---------- TASK INPUT

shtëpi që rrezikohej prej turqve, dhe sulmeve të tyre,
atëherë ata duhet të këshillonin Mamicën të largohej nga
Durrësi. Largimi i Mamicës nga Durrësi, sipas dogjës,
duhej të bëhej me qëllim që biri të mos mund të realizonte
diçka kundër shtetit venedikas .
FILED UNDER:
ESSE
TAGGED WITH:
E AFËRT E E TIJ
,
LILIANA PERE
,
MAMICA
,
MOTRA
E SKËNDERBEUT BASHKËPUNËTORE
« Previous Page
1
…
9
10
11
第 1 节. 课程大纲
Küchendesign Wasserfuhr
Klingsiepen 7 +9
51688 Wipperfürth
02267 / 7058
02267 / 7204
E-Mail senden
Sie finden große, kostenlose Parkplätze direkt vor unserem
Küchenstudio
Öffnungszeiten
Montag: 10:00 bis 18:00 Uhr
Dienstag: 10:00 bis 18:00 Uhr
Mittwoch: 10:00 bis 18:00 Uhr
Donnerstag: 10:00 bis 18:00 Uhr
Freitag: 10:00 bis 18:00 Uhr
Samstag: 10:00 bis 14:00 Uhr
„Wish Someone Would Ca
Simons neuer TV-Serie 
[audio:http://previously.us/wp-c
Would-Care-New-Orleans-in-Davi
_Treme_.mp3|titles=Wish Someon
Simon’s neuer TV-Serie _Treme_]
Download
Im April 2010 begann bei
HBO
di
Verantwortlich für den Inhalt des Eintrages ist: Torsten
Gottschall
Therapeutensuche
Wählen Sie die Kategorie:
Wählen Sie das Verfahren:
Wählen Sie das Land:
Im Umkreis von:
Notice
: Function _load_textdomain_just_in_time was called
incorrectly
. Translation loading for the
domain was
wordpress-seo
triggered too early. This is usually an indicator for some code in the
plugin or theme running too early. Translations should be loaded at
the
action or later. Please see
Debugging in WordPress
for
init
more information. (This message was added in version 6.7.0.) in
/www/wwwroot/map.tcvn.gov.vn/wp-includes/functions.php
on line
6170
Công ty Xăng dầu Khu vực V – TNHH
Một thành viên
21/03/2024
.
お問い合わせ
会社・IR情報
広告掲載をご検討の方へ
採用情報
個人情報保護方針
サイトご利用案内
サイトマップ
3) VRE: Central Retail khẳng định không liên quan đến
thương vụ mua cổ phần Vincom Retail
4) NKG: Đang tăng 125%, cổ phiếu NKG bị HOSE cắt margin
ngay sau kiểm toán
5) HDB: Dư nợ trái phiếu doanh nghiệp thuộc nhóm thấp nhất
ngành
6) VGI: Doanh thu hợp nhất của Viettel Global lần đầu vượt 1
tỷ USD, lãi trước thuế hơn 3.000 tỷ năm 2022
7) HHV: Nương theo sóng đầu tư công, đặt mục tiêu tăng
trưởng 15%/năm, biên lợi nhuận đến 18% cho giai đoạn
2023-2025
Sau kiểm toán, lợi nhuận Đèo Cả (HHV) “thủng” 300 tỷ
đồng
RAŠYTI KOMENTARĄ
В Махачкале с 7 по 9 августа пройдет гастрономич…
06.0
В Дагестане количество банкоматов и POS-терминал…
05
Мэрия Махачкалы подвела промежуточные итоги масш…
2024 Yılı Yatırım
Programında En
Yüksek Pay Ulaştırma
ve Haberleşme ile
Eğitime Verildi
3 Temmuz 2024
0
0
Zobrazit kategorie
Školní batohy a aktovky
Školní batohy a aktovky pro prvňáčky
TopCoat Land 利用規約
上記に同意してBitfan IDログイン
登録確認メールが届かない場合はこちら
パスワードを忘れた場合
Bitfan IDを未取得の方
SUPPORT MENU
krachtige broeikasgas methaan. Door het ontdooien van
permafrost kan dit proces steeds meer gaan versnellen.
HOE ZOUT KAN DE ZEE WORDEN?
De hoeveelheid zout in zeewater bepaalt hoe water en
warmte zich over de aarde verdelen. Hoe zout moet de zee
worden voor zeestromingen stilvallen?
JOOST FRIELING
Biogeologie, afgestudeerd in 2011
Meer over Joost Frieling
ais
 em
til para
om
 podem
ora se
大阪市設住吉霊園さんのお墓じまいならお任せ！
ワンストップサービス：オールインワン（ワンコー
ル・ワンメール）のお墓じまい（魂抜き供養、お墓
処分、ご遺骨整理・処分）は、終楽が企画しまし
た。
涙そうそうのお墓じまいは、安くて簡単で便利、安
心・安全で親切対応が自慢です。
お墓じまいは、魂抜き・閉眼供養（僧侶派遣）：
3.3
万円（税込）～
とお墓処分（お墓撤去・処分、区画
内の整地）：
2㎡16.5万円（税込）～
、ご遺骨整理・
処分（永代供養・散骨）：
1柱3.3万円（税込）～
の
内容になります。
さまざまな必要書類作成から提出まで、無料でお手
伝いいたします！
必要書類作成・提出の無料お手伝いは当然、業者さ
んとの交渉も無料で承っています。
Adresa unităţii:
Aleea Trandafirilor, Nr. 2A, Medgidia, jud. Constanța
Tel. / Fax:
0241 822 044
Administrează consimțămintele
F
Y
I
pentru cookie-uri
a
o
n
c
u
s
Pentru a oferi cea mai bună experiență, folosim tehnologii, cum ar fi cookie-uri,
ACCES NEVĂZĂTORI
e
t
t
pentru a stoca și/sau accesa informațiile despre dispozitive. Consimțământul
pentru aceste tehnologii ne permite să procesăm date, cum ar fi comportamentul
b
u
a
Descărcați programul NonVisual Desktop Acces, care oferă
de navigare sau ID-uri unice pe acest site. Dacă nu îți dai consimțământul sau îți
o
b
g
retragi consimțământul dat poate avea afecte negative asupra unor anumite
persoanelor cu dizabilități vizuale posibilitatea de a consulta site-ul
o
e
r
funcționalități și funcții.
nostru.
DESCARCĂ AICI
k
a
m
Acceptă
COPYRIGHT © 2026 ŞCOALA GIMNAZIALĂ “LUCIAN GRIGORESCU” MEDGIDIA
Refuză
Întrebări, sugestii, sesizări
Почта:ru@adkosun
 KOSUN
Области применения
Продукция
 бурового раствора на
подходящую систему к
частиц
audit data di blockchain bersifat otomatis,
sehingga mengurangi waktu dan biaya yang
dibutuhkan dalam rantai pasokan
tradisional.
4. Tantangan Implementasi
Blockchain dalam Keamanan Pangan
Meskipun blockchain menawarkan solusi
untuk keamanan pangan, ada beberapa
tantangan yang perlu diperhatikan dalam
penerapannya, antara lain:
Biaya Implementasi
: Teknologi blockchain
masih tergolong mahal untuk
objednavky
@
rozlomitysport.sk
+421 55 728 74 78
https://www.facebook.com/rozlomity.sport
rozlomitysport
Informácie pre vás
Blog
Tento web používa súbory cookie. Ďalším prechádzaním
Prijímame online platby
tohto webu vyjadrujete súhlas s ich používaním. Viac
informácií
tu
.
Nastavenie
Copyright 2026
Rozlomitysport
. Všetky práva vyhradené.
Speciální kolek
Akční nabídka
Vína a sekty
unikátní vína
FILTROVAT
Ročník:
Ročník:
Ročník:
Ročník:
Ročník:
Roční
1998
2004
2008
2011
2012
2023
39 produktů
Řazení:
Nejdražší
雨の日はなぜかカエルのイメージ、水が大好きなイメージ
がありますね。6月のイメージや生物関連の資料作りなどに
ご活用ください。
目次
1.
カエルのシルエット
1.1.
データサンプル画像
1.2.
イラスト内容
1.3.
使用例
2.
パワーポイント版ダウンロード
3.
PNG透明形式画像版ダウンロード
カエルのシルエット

--------------------

## WHAT THE EXERCISE ASKS
Each record above needs to be written out exactly, with nothing left out.

## RESULT
shtëpi që rrezikohej prej turqve, dhe sulmeve të tyre,
atëherë ata duhet të këshillonin Mamicën të largohej nga
Durrësi. Largimi i Mamicës nga Durrësi, sipas dogjës,
duhej të bëhej me qëllim që biri të mos mund të realizonte
diçka kundër shtetit venedikas .
FILED UNDER:
ESSE
TAGGED WITH:
E AFËRT E E TIJ
,
LILIANA PERE
,
MAMICA
,
MOTRA
E SKËNDERBEUT BASHKËPUNËTORE
« Previous Page
1
…
9
10
11
第 1 节. 课程大纲
Küchendesign Wasserfuhr
Klingsiepen 7 +9
51688 Wipperfürth
02267 / 7058
02267 / 7204
E-Mail senden
Sie finden große, kostenlose Parkplätze direkt vor unserem
Küchenstudio
Öffnungszeiten
Montag: 10:00 bis 18:00 Uhr
Dienstag: 10:00 bis 18:00 Uhr
Mittwoch: 10:00 bis 18:00 Uhr
Donnerstag: 10:00 bis 18:00 Uhr
Freitag: 10:00 bis 18:00 Uhr
Samstag: 10:00 bis 14:00 Uhr
„Wish Someone Would Ca
Simons neuer TV-Serie 
[audio:http://previously.us/wp-c
Would-Care-New-Orleans-in-Davi
_Treme_.mp3|titles=Wish Someon
Simon’s neuer TV-Serie _Treme_]
Download
Im April 2010 begann bei
HBO
di
Verantwortlich für den Inhalt des Eintrages ist: Torsten
Gottschall
Therapeutensuche
Wählen Sie die Kategorie:
Wählen Sie das Verfahren:
Wählen Sie das Land:
Im Umkreis von:
Notice
: Function _load_textdomain_just_in_time was called
incorrectly
. Translation loading for the
domain was
wordpress-seo
triggered too early. This is usually an indicator for some code in the
plugin or theme running too early. Translations should be loaded at
the
action or later. Please see
Debugging in WordPress
for
init
more information. (This message was added in version 6.7.0.) in
/www/wwwroot/map.tcvn.gov.vn/wp-includes/functions.php
on line
6170
Công ty Xăng dầu Khu vực V – TNHH
Một thành viên
21/03/2024
.
お問い合わせ
会社・IR情報
広告掲載をご検討の方へ
採用情報
個人情報保護方針
サイトご利用案内
サイトマップ
3) VRE: Central Retail khẳng định không liên quan đến
thương vụ mua cổ phần Vincom Retail
4) NKG: Đang tăng 125%, cổ phiếu NKG bị HOSE cắt margin
ngay sau kiểm toán
5) HDB: Dư nợ trái phiếu doanh nghiệp thuộc nhóm thấp nhất
ngành
6) VGI: Doanh thu hợp nhất của Viettel Global lần đầu vượt 1
tỷ USD, lãi trước thuế hơn 3.000 tỷ năm 2022
7) HHV: Nương theo sóng đầu tư công, đặt mục tiêu tăng
trưởng 15%/năm, biên lợi nhuận đến 18% cho giai đoạn
2023-2025
Sau kiểm toán, lợi nhuận Đèo Cả (HHV) “thủng” 300 tỷ
đồng
RAŠYTI KOMENTARĄ
В Махачкале с 7 по 9 августа пройдет гастрономич…
06.0
В Дагестане количество банкоматов и POS-терминал…
05
Мэрия Махачкалы подвела промежуточные итоги масш…
2024 Yılı Yatırım
Programında En
Yüksek Pay Ulaştırma
ve Haberleşme ile
Eğitime Verildi
3 Temmuz 2024
0
0
Zobrazit kategorie
Školní batohy a aktovky
Školní batohy a aktovky pro prvňáčky
TopCoat Land 利用規約
上記に同意してBitfan IDログイン
登録確認メールが届かない場合はこちら
パスワードを忘れた場合
Bitfan IDを未取得の方
SUPPORT MENU
krachtige broeikasgas methaan. Door het ontdooien van
permafrost kan dit proces steeds meer gaan versnellen.
HOE ZOUT KAN DE ZEE WORDEN?
De hoeveelheid zout in zeewater bepaalt hoe water en
warmte zich over de aarde verdelen. Hoe zout moet de zee
worden voor zeestromingen stilvallen?
JOOST FRIELING
Biogeologie, afgestudeerd in 2011
Meer over Joost Frieling
ais
 em
til para
om
 podem
ora se
大阪市設住吉霊園さんのお墓じまいならお任せ！
ワンストップサービス：オールインワン（ワンコー
ル・ワンメール）のお墓じまい（魂抜き供養、お墓
処分、ご遺骨整理・処分）は、終楽が企画しまし
た。
涙そうそうのお墓じまいは、安くて簡単で便利、安
心・安全で親切対応が自慢です。
お墓じまいは、魂抜き・閉眼供養（僧侶派遣）：
3.3
万円（税込）～
とお墓処分（お墓撤去・処分、区画
内の整地）：
2㎡16.5万円（税込）～
、ご遺骨整理・
処分（永代供養・散骨）：
1柱3.3万円（税込）～
の
内容になります。
さまざまな必要書類作成から提出まで、無料でお手
伝いいたします！
必要書類作成・提出の無料お手伝いは当然、業者さ
んとの交渉も無料で承っています。
Adresa unităţii:
Aleea Trandafirilor, Nr. 2A, Medgidia, jud. Constanța
Tel. / Fax:
0241 822 044
Administrează consimțămintele
F
Y
I
pentru cookie-uri
a
o
n
c
u
s
Pentru a oferi cea mai bună experiență, folosim tehnologii, cum ar fi cookie-uri,
ACCES NEVĂZĂTORI
e
t
t
pentru a stoca și/sau accesa informațiile despre dispozitive. Consimțământul
pentru aceste tehnologii ne permite să procesăm date, cum ar fi comportamentul
b
u
a
Descărcați programul NonVisual Desktop Acces, care oferă
de navigare sau ID-uri unice pe acest site. Dacă nu îți dai consimțământul sau îți
o
b
g
retragi consimțământul dat poate avea afecte negative asupra unor anumite
persoanelor cu dizabilități vizuale posibilitatea de a consulta site-ul
o
e
r
funcționalități și funcții.
nostru.
DESCARCĂ AICI
k
a
m
Acceptă
COPYRIGHT © 2026 ŞCOALA GIMNAZIALĂ “LUCIAN GRIGORESCU” MEDGIDIA
Refuză
Întrebări, sugestii, sesizări
Почта:ru@adkosun
 KOSUN
Области применения
Продукция
 бурового раствора на
подходящую систему к
частиц
audit data di blockchain bersifat otomatis,
sehingga mengurangi waktu dan biaya yang
dibutuhkan dalam rantai pasokan
tradisional.
4. Tantangan Implementasi
Blockchain dalam Keamanan Pangan
Meskipun blockchain menawarkan solusi
untuk keamanan pangan, ada beberapa
tantangan yang perlu diperhatikan dalam
penerapannya, antara lain:
Biaya Implementasi
: Teknologi blockchain
masih tergolong mahal untuk
objednavky
@
rozlomitysport.sk
+421 55 728 74 78
https://www.facebook.com/rozlomity.sport
rozlomitysport
Informácie pre vás
Blog
Tento web používa súbory cookie. Ďalším prechádzaním
Prijímame online platby
tohto webu vyjadrujete súhlas s ich používaním. Viac
informácií
tu
.
Nastavenie
Copyright 2026
Rozlomitysport
. Všetky práva vyhradené.
Speciální kolek
Akční nabídka
Vína a sekty
unikátní vína
FILTROVAT
Ročník:
Ročník:
Ročník:
Ročník:
Ročník:
Roční
1998
2004
2008
2011
2012
2023
39 produktů
Řazení:
Nejdražší
雨の日はなぜかカエルのイメージ、水が大好きなイメージ
がありますね。6月のイメージや生物関連の資料作りなどに
ご活用ください。
目次
1.
カエルのシルエット
1.1.
データサンプル画像
1.2.
イラスト内容
1.3.
使用例
2.
パワーポイント版ダウンロード
3.
PNG透明形式画像版ダウンロード
カエルのシルエット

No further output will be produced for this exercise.